• **Problem requirements**:
Quote exactly and only this range of lines in the data below: the line that holds "660 477 6.02" to the line that holds "72 527 7.53", both included.

====== Information provided ======

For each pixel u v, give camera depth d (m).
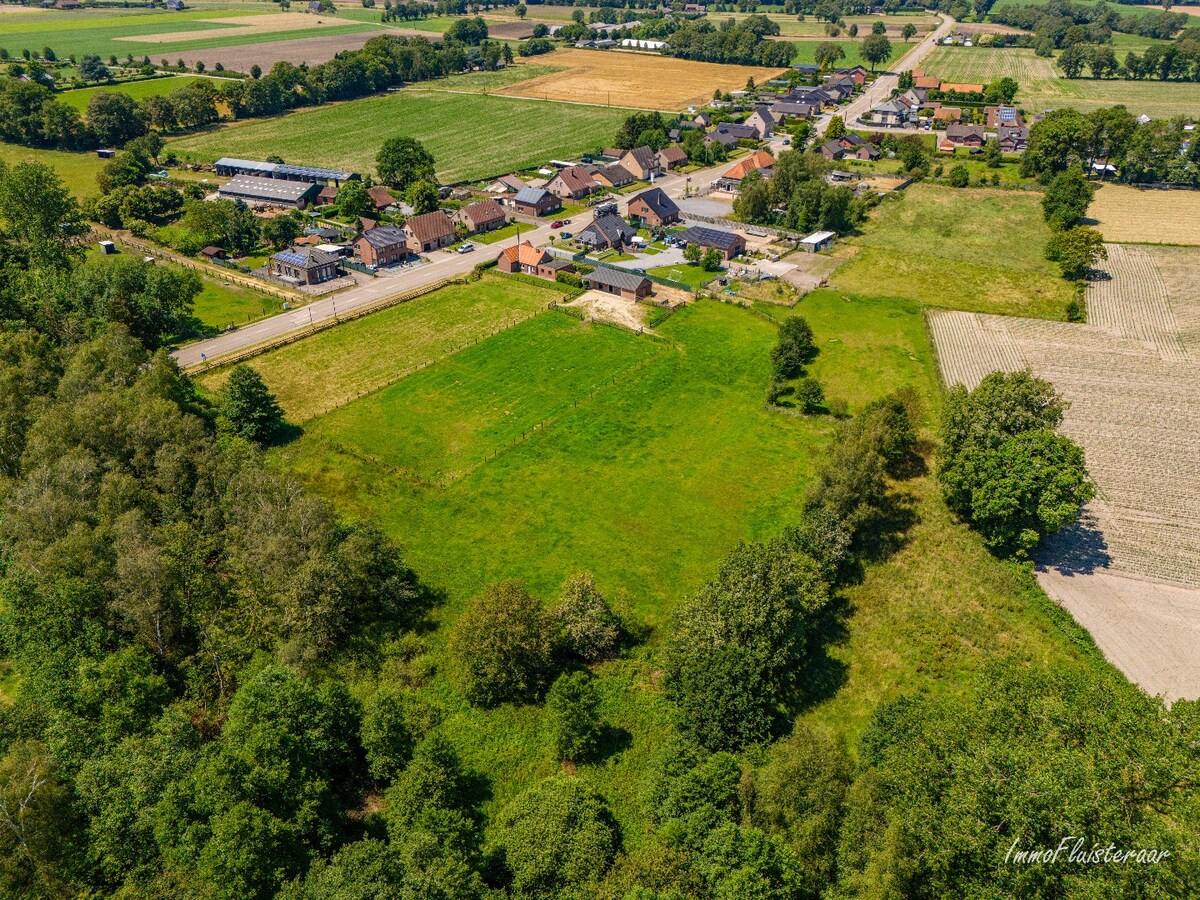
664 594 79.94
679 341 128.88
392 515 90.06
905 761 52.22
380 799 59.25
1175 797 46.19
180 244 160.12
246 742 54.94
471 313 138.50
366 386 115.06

======
====== Information provided ======

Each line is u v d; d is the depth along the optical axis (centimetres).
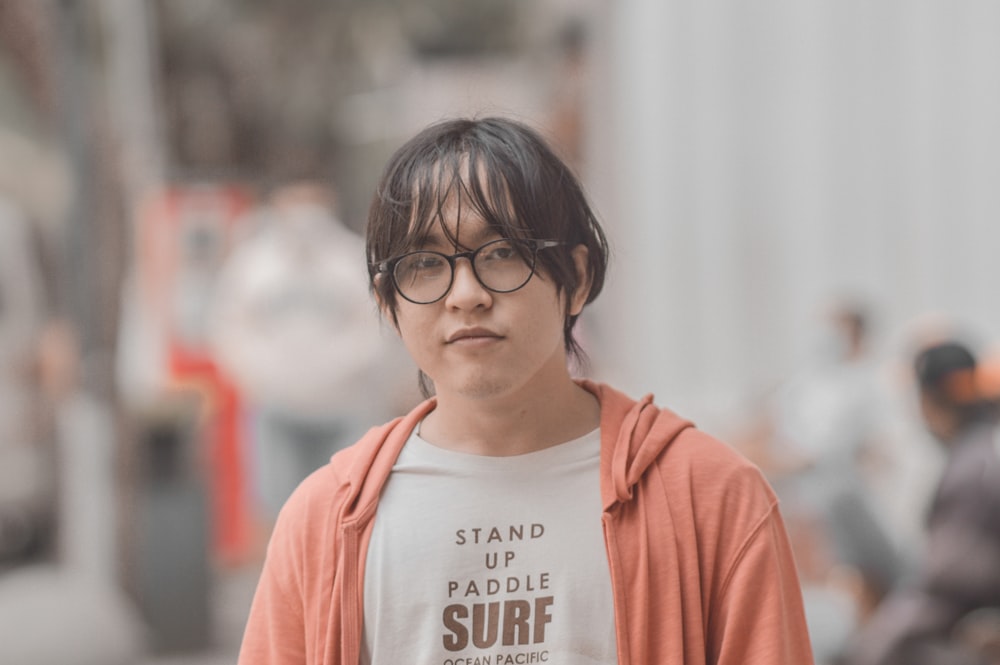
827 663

======
====== Information provided ======

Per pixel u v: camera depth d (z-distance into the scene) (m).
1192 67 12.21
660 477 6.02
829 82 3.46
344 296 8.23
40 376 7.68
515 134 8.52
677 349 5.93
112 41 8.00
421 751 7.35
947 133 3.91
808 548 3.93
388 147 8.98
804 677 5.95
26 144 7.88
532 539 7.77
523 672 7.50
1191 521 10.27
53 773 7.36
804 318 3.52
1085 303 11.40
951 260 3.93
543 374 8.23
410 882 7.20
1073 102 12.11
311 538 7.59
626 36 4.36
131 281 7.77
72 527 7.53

======

• **Result for this exercise**:
660 477 6.02
829 82 3.46
344 296 8.23
40 376 7.68
515 134 8.52
677 349 5.93
112 41 8.00
421 751 7.35
947 133 3.91
808 548 3.93
388 147 8.98
804 677 5.95
26 144 7.88
532 539 7.77
523 672 7.50
1191 521 10.27
53 773 7.36
804 318 3.52
1085 303 11.40
951 260 3.93
543 374 8.23
410 882 7.20
1073 102 12.11
311 538 7.59
626 36 4.36
131 281 7.77
72 527 7.53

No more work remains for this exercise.